Stored data
------------------------------------

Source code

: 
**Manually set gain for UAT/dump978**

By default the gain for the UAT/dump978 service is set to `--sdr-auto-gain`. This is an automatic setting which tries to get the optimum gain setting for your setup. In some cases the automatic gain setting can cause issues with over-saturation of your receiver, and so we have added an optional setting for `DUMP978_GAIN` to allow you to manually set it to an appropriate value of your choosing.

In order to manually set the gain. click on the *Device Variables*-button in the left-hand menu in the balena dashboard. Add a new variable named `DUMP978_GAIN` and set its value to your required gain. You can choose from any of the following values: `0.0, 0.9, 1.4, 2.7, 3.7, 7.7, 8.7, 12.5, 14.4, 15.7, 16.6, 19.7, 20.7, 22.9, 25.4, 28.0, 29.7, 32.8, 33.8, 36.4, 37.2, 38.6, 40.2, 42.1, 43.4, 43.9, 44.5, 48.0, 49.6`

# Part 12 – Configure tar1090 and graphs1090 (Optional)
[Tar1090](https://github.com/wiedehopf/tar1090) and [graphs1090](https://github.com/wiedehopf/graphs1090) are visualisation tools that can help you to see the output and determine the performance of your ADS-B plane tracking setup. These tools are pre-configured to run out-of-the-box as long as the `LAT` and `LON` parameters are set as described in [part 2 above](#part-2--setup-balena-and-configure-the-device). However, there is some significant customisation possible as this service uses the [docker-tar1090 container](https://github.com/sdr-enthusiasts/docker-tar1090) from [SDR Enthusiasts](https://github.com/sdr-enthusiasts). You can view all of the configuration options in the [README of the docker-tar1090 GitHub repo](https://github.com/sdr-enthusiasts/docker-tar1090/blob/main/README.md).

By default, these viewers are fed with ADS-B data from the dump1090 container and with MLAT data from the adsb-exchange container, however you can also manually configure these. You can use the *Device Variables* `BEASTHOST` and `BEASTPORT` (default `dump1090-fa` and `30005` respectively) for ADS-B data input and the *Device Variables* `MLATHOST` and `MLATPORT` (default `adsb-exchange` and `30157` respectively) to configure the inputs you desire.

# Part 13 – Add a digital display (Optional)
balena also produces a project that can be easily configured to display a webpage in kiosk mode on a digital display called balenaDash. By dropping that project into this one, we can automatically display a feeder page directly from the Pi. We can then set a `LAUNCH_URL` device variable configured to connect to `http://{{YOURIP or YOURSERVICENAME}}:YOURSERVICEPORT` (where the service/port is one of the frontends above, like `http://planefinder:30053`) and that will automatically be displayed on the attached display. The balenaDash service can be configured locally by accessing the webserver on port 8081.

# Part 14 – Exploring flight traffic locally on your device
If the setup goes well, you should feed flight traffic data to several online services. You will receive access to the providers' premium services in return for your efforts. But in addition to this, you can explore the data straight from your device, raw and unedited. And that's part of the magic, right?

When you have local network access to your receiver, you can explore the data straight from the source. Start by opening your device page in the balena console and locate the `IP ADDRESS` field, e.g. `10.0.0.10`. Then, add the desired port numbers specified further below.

------------------------------------

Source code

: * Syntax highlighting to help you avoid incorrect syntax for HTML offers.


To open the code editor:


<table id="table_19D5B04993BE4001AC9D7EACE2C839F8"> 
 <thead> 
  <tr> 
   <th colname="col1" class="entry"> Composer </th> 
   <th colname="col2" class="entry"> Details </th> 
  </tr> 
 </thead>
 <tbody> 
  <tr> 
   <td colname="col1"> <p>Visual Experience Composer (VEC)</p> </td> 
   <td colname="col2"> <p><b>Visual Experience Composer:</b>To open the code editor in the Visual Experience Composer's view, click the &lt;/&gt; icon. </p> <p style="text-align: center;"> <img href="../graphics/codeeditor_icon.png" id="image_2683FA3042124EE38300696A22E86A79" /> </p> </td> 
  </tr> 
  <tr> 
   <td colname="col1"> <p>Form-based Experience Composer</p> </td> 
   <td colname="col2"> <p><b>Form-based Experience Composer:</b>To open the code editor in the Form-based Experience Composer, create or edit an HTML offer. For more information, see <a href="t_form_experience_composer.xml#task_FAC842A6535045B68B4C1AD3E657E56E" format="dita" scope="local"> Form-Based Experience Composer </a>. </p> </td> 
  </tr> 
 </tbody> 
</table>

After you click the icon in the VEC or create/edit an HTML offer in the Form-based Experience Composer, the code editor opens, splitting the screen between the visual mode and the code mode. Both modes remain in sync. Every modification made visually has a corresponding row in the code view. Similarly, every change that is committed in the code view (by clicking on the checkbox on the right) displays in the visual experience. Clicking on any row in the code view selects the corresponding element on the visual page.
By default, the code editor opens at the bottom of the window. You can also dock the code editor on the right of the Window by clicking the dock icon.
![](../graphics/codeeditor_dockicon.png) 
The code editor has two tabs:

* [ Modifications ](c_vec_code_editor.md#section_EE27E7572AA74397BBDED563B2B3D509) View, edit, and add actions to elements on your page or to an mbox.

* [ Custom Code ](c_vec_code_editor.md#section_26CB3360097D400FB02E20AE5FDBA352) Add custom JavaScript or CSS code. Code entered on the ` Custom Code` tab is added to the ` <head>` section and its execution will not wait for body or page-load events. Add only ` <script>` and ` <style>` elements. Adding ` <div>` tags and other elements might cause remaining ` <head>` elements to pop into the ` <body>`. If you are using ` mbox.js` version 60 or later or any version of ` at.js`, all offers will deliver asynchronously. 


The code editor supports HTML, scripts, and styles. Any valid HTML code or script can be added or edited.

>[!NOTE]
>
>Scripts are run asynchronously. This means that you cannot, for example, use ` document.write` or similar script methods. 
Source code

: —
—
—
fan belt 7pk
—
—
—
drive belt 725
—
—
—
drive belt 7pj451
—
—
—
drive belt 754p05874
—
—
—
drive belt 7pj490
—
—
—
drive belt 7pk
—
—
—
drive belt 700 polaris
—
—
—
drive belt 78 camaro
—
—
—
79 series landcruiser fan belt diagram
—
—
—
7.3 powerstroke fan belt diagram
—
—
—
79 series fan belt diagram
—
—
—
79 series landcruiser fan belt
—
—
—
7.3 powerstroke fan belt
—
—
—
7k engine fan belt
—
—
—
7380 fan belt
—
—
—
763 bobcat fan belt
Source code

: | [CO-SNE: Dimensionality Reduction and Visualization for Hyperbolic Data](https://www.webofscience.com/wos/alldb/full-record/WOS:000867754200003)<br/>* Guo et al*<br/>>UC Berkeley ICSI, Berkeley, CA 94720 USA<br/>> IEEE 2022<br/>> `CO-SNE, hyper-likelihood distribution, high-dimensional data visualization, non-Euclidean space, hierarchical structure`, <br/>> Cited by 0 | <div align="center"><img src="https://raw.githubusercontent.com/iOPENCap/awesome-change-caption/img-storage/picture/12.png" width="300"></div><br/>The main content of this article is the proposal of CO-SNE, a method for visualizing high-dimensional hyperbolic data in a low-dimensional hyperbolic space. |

------------------------------------

#### Exercise
Taking the line with "# Part 13 – Add a digital display (Optional)" as the first and the line with "balena also produces" as the last, retype that stretch of the data above exactly, with no other lines.

#### Solution to this task
# Part 13 – Add a digital display (Optional)
balena also produces a project that can be easily configured to display a webpage in kiosk mode on a digital display called balenaDash. By dropping that project into this one, we can automatically display a feeder page directly from the Pi. We can then set a `LAUNCH_URL` device variable configured to connect to `http://{{YOURIP or YOURSERVICENAME}}:YOURSERVICEPORT` (where the service/port is one of the frontends above, like `http://planefinder:30053`) and that will automatically be displayed on the attached display. The balenaDash service can be configured locally by accessing the webserver on port 8081.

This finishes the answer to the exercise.